Werbung mit dem Begriff "Bio-Tabak" ist nach geltender Rechtslage nicht zulässig. Das entschied das Landgericht Hamburg in einem vom Verbraucherzentrale Bundesverband angestrengten Verfahren gegen die Santa Fe Natural Tobacco Company Germany GmbH. Nach Auffassung des Gerichts erweckt die beanstandete Werbung den Eindruck, dass die Tabakerzeugnisse natürlich oder naturrein seien. Dies ist jedoch nach dem vorläufigen Tabakgesetz verboten.

 

Die beklagte Tabakfirma vertreibt Zigaretten der Marke "Natural American Spirit". Sie warb auf Flyern, die in Gaststätten auslagen, mit dem hervorgehobenen Hinweis: "100 % Bio Tabak". Der Verbraucherzentrale Bundesverband beanstandete die Werbung wegen des Verstoßes gegen das Vorläufige Tabakgesetz.
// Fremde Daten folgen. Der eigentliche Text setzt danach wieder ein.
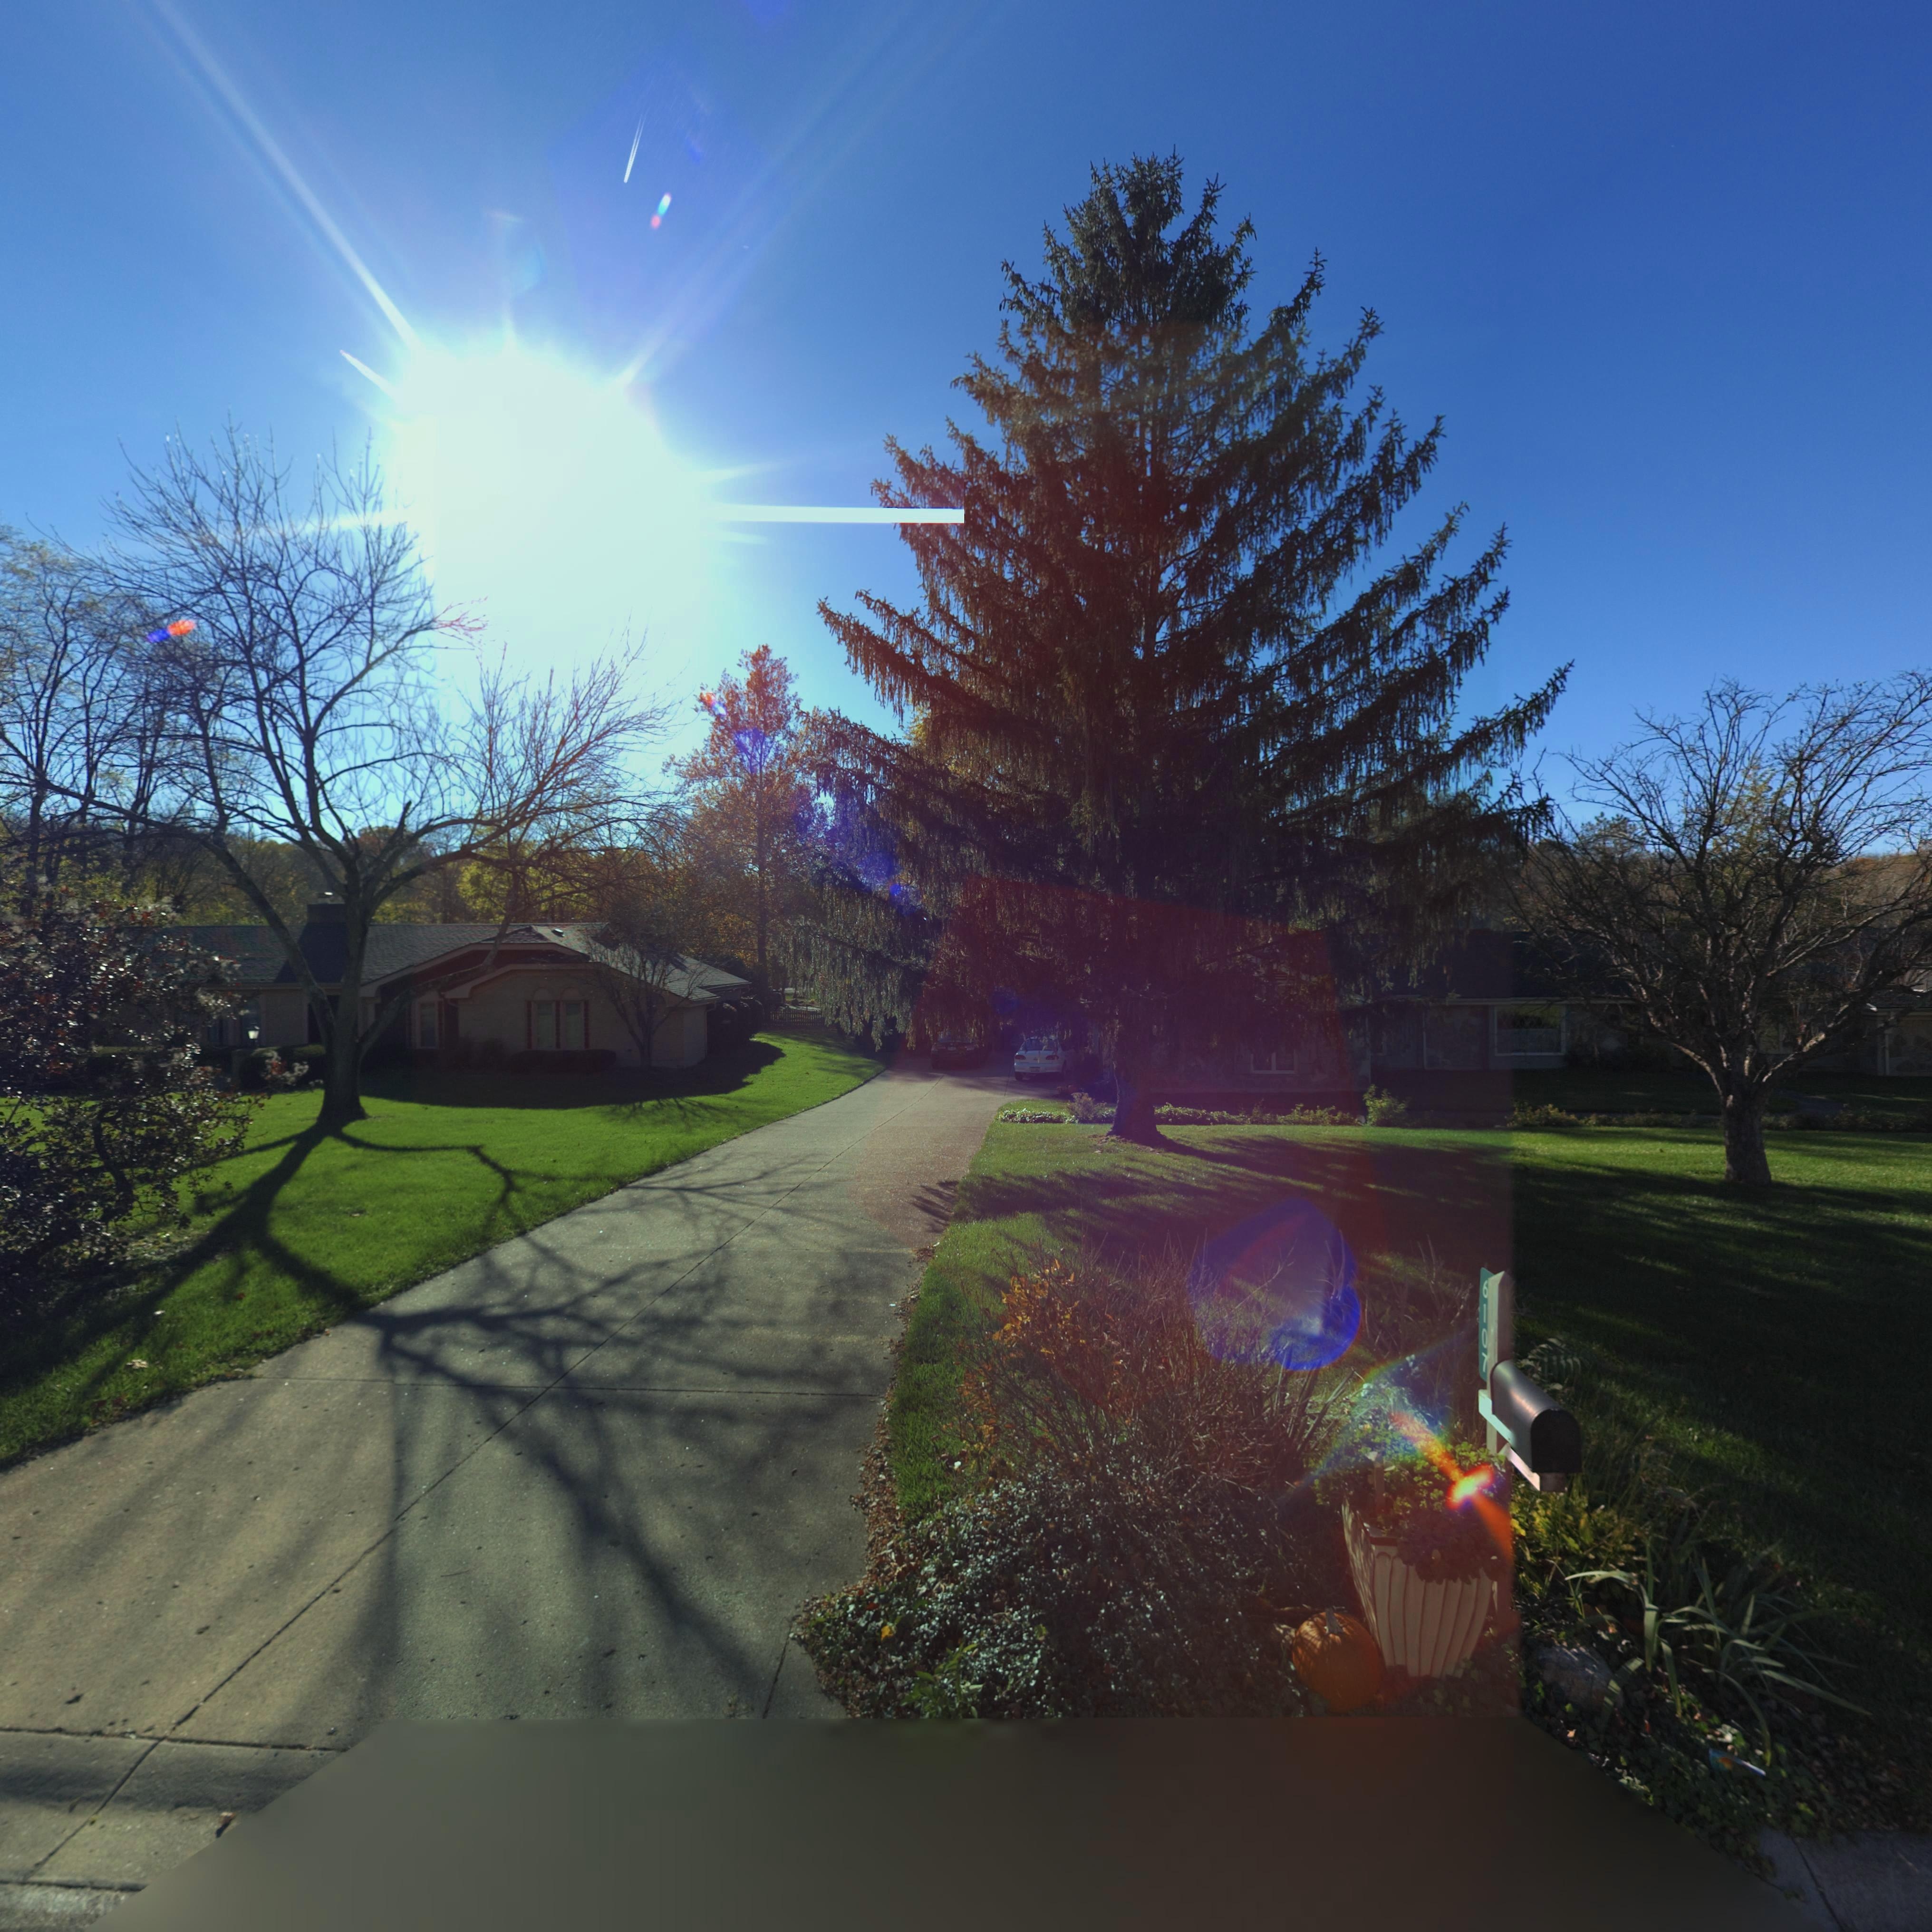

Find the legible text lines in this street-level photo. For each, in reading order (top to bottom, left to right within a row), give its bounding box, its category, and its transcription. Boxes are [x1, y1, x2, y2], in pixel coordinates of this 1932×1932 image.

[1480, 1278, 1489, 1373] StreetNumber: 6107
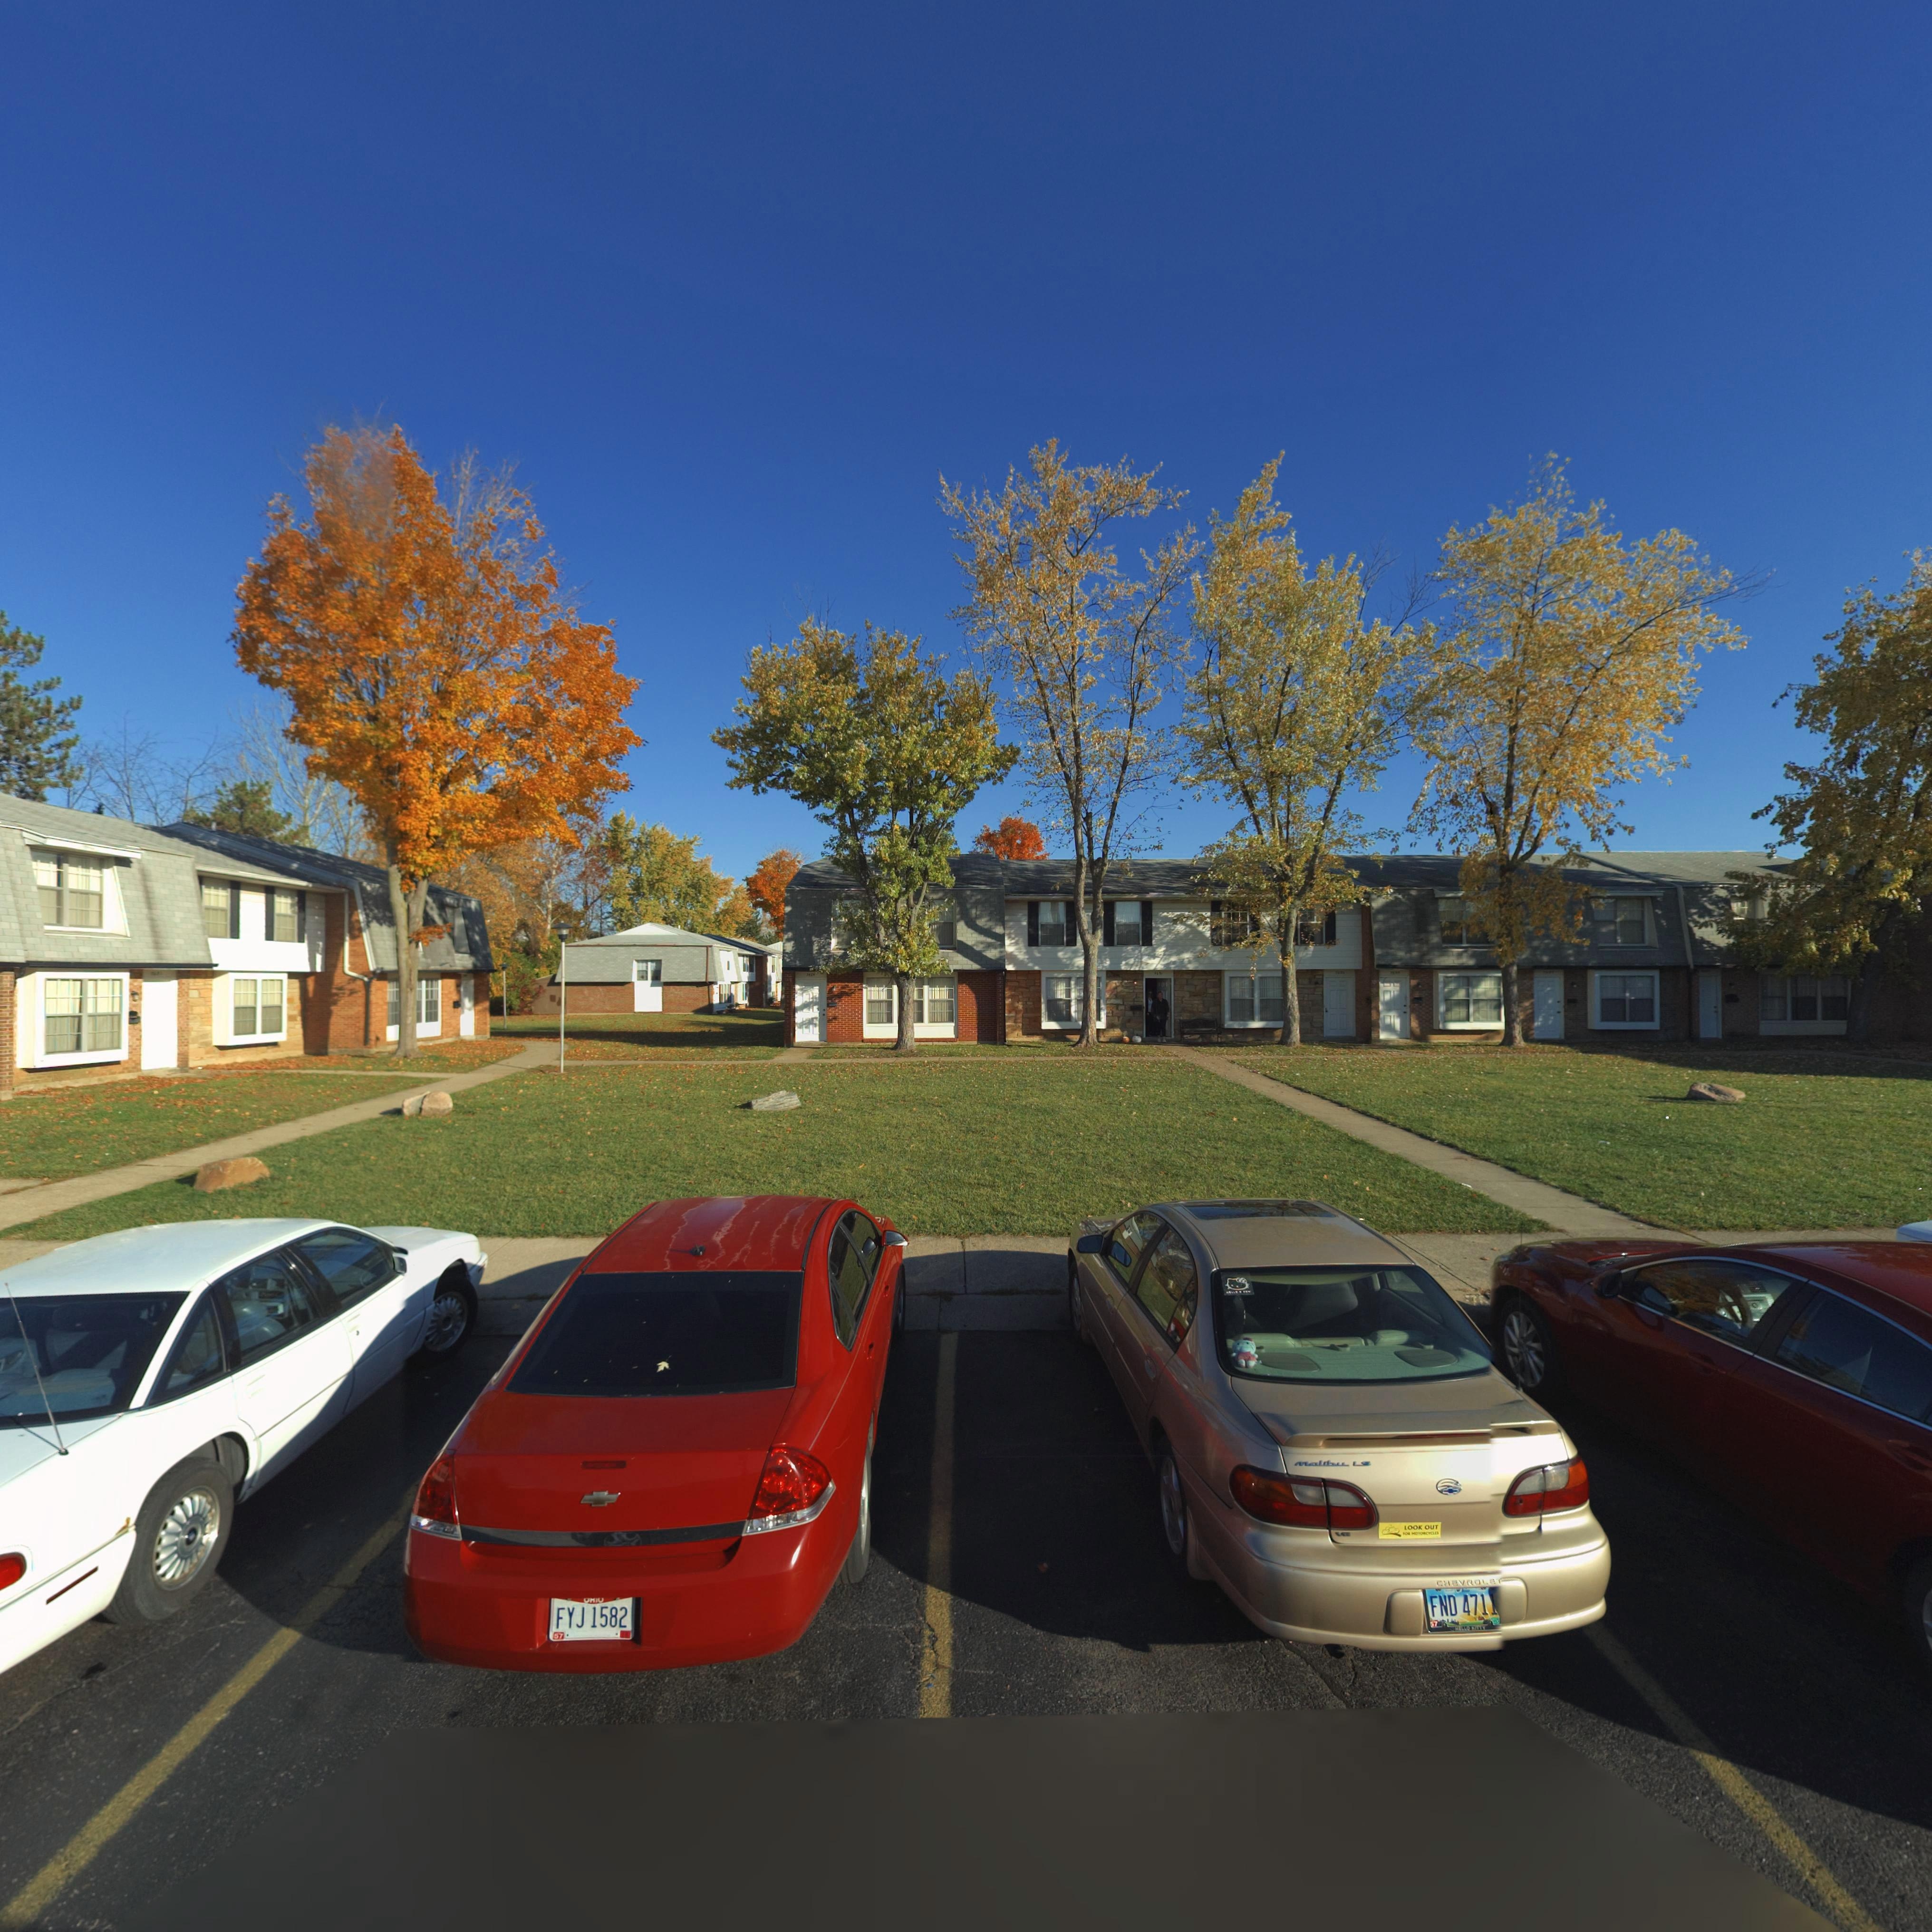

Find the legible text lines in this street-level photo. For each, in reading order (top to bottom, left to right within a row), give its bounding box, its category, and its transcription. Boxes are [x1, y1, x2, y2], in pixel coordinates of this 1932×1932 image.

[805, 973, 815, 977] StreetNumber: 76*9
[1153, 971, 1163, 976] StreetNumber: 7691
[1335, 971, 1345, 975] StreetNumber: 7***
[1389, 971, 1401, 975] StreetNumber: 7***
[1542, 970, 1555, 974] StreetNumber: 7**7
Danach ist es verboten, für Tabakerzeugnisse Angaben zu verwenden, die darauf hindeuten, dass die Produkte natürlich oder naturrein seien. Nach Auffassung des Verbraucherzentrale Bundesverbandes wird der Begriff "Bio" vom durchschnittlich informierten Verbraucher gerade in diesem Sinne verstanden. Auch könne der Begriff "Bio" zu der Annahme verleiten, der Konsum einer solchen Zigarette sei gesundheitlich unbedenklich.

 

Die hiergegen gerichtete Klage hatte nunmehr Erfolg. Das Urteil ist noch nicht rechtskräftig.